Binned (Recommended for Continuous Variables)
scale_color_aib_b() and scale_fill_aib_b()
discretize a continuous variable into bins and display a clean, discrete
legend. This is generally preferred over a smooth gradient because
binned colors are easier to read and compare across data points.
# Simulate data
set.seed(42)
schools <- data.frame(
enrollment = runif(80, 200, 1500),
avg_score = rnorm(80, 260, 20),
st_ratio = runif(80, 10, 30)
)
schools$avg_score <- schools$avg_score - (schools$st_ratio - 20) * 1.5
# Make example figure
ggplot(schools, aes(enrollment, avg_score, color = st_ratio)) +
geom_point(size = 2) +
scale_color_aib_b() +
scale_x_continuous(labels = aib_label("comma")) +
labs(
title = "Binned Color Scale",
x = "Enrollment",
y = "Avg. Test Score",
color = "Student-Teacher\nRatio"
) +
theme_aib()
Override the endpoints with low and high,
or control the number of bins with n.breaks:
ggplot(schools, aes(enrollment, avg_score, color = st_ratio)) +
geom_point(size = 2) +
scale_color_aib_b(
low = aib_colors("emerald"),
high = aib_colors("yellow"),
n.breaks = 4
) +
scale_x_continuous(labels = aib_label("comma")) +
labs(
title = "Custom Binned Scale",
x = "Enrollment",
y = "Avg. Test Score",
color = "Student-Teacher\nRatio"
) +
theme_aib()
Continuous
scale_color_aib_c() and scale_fill_aib_c()
create a smooth two-color gradient. These are available when a
continuous colorbar is needed, but in most cases the binned scales above
are a better choice for readability.
ggplot(schools, aes(enrollment, avg_score, color = st_ratio)) +
geom_point(size = 2) +
scale_color_aib_c() +
scale_x_continuous(labels = aib_label("comma")) +
labs(
title = "Continuous Color Scale",
x = "Enrollment",
y = "Avg. Test Score",
color = "Student-Teacher\nRatio"
) +
theme_aib()
Diverging
scale_color_aib_div() and
scale_fill_aib_div() create a three-color gradient that
highlights deviations from a central value. The default runs from red
through light gray to navy, centered at zero.
set.seed(42)
districts2 <- data.frame(
enrollment = runif(80, 500, 5000),
avg_score = rnorm(80, 255, 20),
spending_change = rnorm(80, 0, 6)
)
ggplot(districts2, aes(enrollment, avg_score, color = spending_change)) +
geom_point(size = 2) +
scale_color_aib_div() +
scale_x_continuous(labels = aib_label("comma")) +
labs(
title = "Diverging Color Scale",
x = "Enrollment",
y = "Avg. Test Score",
color = "Spending\nChange (%)"
) +
theme_aib()
Adjust the midpoint or colors as needed:
ggplot(districts2, aes(enrollment, avg_score, color = spending_change)) +
geom_point(size = 2) +
scale_color_aib_div(midpoint = 2) +
scale_x_continuous(labels = aib_label("comma")) +
labs(
title = "Shifted Midpoint",
x = "Enrollment",
y = "Avg.
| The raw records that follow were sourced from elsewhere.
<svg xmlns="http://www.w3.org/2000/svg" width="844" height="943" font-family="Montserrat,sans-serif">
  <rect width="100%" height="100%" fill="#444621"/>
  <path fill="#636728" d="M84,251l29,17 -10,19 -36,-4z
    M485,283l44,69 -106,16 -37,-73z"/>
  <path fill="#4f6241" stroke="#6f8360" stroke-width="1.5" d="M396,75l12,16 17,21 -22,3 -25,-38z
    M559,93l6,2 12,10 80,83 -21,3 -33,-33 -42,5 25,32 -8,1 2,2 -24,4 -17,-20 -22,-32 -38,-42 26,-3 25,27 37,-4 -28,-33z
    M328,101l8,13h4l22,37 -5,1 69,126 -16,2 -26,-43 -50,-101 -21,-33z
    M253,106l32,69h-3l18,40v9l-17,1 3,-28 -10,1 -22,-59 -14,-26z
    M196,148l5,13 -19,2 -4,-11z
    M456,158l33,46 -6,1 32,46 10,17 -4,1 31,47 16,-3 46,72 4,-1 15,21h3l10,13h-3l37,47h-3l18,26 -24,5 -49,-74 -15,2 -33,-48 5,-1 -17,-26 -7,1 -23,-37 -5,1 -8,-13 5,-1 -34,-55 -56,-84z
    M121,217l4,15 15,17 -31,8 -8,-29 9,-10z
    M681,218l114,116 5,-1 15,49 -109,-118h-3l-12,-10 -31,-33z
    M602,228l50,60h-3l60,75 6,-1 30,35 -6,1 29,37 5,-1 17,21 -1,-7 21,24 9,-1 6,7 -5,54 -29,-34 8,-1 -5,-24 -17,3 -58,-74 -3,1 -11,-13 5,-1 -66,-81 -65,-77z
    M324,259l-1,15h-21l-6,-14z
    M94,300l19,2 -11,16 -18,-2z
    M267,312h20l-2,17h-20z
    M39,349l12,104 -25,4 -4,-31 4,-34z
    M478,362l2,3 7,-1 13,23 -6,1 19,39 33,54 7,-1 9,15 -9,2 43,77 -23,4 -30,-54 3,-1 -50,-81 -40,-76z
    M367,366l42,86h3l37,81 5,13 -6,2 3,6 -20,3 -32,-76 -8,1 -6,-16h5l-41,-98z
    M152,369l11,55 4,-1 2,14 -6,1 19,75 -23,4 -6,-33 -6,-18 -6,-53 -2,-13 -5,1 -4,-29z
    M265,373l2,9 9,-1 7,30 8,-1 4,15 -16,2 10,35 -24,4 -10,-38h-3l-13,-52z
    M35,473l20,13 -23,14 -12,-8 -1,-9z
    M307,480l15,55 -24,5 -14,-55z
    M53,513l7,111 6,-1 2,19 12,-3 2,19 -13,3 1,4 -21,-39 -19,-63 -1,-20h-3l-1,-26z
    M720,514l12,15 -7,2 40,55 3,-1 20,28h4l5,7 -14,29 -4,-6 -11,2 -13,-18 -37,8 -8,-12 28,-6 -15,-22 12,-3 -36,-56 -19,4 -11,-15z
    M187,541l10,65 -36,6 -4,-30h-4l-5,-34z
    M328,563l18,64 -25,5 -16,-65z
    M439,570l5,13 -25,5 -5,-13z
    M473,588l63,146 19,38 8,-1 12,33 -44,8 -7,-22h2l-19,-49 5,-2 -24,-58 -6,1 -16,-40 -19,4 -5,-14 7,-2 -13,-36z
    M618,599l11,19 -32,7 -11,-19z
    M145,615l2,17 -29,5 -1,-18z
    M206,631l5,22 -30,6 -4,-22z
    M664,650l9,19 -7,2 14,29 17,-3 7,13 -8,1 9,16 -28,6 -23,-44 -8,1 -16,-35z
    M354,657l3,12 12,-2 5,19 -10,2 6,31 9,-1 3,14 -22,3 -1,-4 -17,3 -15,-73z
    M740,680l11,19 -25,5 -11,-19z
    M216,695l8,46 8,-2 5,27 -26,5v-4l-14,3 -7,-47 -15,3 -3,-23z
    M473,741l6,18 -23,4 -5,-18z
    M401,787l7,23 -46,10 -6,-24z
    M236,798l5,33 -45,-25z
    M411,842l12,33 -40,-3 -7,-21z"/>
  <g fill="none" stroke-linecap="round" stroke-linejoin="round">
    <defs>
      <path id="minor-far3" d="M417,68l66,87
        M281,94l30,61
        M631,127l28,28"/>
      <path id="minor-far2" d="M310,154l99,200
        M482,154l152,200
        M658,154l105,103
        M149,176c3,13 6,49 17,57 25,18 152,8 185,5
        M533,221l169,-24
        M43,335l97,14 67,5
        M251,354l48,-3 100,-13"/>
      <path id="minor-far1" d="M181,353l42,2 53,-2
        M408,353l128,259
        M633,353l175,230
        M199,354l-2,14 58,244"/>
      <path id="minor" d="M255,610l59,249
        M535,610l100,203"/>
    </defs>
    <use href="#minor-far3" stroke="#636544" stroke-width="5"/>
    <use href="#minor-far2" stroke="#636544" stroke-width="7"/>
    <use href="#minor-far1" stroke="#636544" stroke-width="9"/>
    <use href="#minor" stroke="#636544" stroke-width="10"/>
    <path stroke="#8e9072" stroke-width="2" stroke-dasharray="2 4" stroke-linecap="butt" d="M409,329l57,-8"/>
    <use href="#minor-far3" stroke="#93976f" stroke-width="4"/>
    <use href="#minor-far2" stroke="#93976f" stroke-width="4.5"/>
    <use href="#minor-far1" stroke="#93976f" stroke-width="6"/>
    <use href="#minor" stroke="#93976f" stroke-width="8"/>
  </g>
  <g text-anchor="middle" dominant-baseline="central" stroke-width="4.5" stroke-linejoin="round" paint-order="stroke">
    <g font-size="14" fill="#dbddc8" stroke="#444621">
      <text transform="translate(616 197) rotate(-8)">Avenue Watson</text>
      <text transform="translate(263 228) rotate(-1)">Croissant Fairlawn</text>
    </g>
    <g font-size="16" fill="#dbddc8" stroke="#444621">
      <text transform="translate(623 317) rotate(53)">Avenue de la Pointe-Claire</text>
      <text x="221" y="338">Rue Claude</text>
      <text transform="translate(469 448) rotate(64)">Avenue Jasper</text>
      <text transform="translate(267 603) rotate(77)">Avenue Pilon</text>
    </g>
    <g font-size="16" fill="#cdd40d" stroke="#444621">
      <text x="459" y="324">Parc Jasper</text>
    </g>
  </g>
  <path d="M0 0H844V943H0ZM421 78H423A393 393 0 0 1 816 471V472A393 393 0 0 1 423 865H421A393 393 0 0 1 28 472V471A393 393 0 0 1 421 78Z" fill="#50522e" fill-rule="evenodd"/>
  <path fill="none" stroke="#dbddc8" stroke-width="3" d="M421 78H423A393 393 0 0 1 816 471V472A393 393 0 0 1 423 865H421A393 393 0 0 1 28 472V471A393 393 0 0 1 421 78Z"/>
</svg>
Test Score",
color = "Spending\nChange (%)"
) +
theme_aib()
Summary
| Function | Aesthetic | Type |
|---|---|---|
scale_color_aib() /
scale_colour_aib()
|
color | Discrete |
scale_fill_aib() |
fill | Discrete |
scale_color_aib_b() /
scale_colour_aib_b()
|
color | Binned |
scale_fill_aib_b() |
fill | Binned |
scale_color_aib_c() /
scale_colour_aib_c()
|
color | Continuous |
scale_fill_aib_c() |
fill | Continuous |
scale_color_aib_div() /
scale_colour_aib_div()
|
color | Diverging |
scale_fill_aib_div() |
fill | Diverging |
All scale functions pass additional arguments (...)
through to the underlying ggplot2 scale.